▶ [示された文章]
説明

表面修飾されたケイ酸塩蛍光物質

本発明は、ケイ酸塩蛍光物質の群から選択される少なくとも1種の発光性化合物を含む発光性粒子をベースとする表面修飾された蛍光物質粒子であって、<20W/mKの熱伝導率を有する少なくとも1種のコーティングおよび>20W/mKの熱伝導率を有する少なくとも1種の第2のコーティングが発光性粒子に適用された、前記表面修飾された蛍光物質粒子、および製造方法に関する。

【発明の詳細な説明】
【技術分野】
【0001】
本発明は、<20W/mKの熱伝導率を有する少なくとも1種のコーティングおよび>20W/mKの熱伝導率を有する少なくとも1種の第2のコーティングが発光性粒子に適用される、ケイ酸塩蛍光体の発光性粒子をベースとする表面修飾された蛍光体粒子、ならびに、製造方法および白色LEDにおける変換蛍光体としてのそれらの使用に関する。
【背景技術】
【0002】
LEDチップの作動中に生成される熱は、LED全体の加熱をもたらす。しかしながら、熱はある程度まで消散することができるが、蛍光体の加温は必然的に生じる。一般的に、蛍光体は、より低い温度と比較して、より高い作動温度において、効率が悪い。この性質は、「温度消光」として当業者に知られ、蛍光体における格子振動が温度の上昇に伴って促され、増大した程度まで無放射過程が生じる結果となり、すなわち、蛍光体の蛍光性が減衰または消光されるという事実から生じる。温度消光の程度は、蛍光体の化学組成に依存する:LuAG:Ceなどの蛍光体は、温度消光を事実上示さず、一方オルトケイ酸塩は、150℃の運転温度における蛍光性が、室温において約50%の蛍光性に減少するように、温度消光を有する。特にパワーLEDにおける、オルトケイ酸塩の使用のために、温度消光を減らすことができる場合には有利である。
【0003】
JP-4304290 Aは、温度消光を減らし、化学的安定性を向上させるために、ダイヤモンドのコーティングを施した、蛍光体を開示する。
【0004】
WO 91/10715は、シリカコーティングおよびアルミナコーティングを施した、ケイ酸亜鉛またはハロリン酸カルシウムなどの蛍光体を記載する。

▶ [与えられた情報]

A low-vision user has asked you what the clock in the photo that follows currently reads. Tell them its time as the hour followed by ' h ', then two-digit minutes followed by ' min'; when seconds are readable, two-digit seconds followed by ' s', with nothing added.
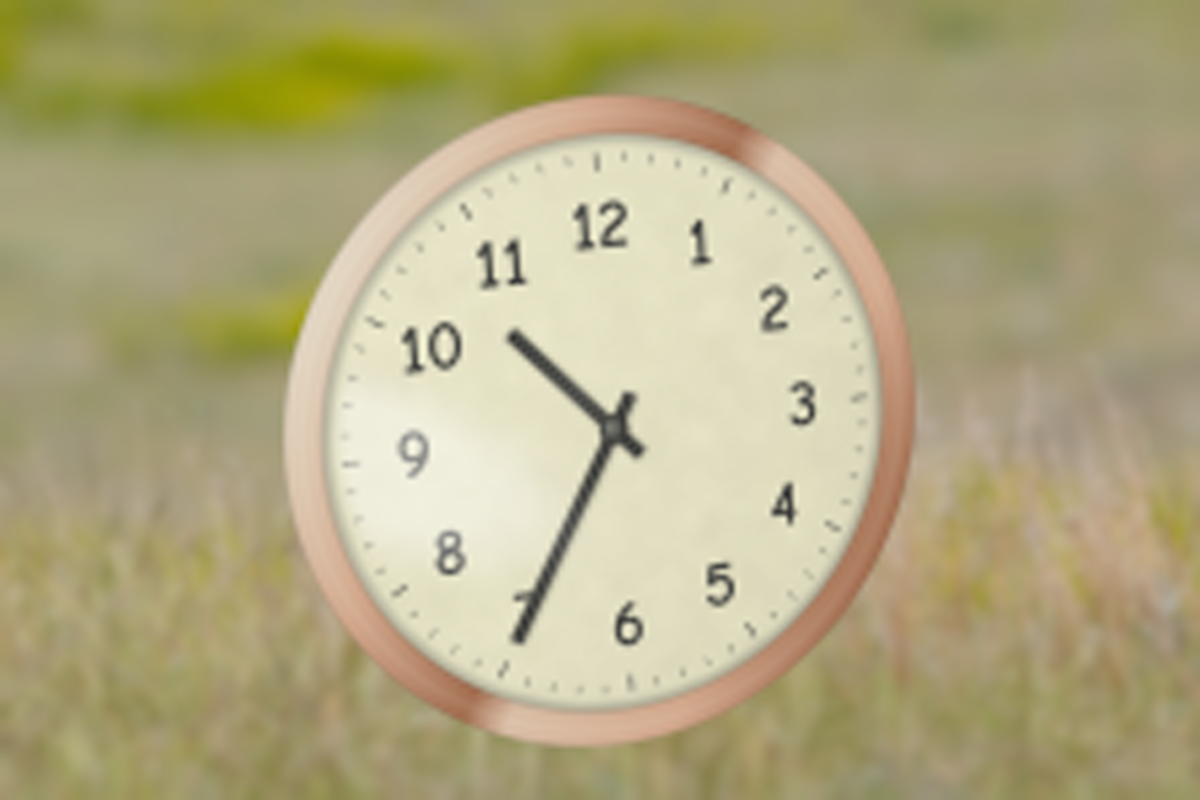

▶ [出題 1] 蛍光体についての文章によると、JP-4304290 Aが開示している蛍光体には、何のコーティングが施されていますか。
▶ [出題 2] 蛍光体についての文章を、最後の文のあとから書き足してください。

▶ [答え 1] ダイヤモンドのコーティングです。

▶ [答え 2]
【0005】
WO 99/27033は、ダイヤモンド様炭素コーティングを施した、硫化銅、硫化亜鉛または硫化カドミウムなどの蛍光体粒子を記載する。これらの蛍光体粒子は、透明な無機または有機コーティングをさらに有してもよい。
【先行技術文献】
【特許文献】
【0006】
【特許文献1】特開平04―304290号公報
【特許文献2】国際公開第91/10715号
【特許文献3】国際公開第99/27033号
【発明の概要】
【発明が解決しようとする課題】
【0007】
本発明の目的は、温度消光の上記問題が減少するように、ケイ酸塩蛍光体をコーティングすることにあった。
【課題を解決するための手段】
【0008】
驚くべきことに、温度消光の影響を、タマネギの皮モデル(図2参照)にしたがって、ケイ酸塩蛍光体をコーティングすることにより減少することができることが見出された。
【図面の簡単な説明】
【0009】
【図1】図1は、バインダーに組み込まれ、LECチップ上に置かれたオルトケイ酸塩蛍光体粒子(1)を示す。
【図2】図2は、<20W/mKの熱伝導率を有する透明材料を含む層コーティング(3)および>20W/mKの熱伝導率を有する透明材料を含むコーティング(4)でコーティングされたオルトケイ酸塩蛍光体粒子(1)を示す。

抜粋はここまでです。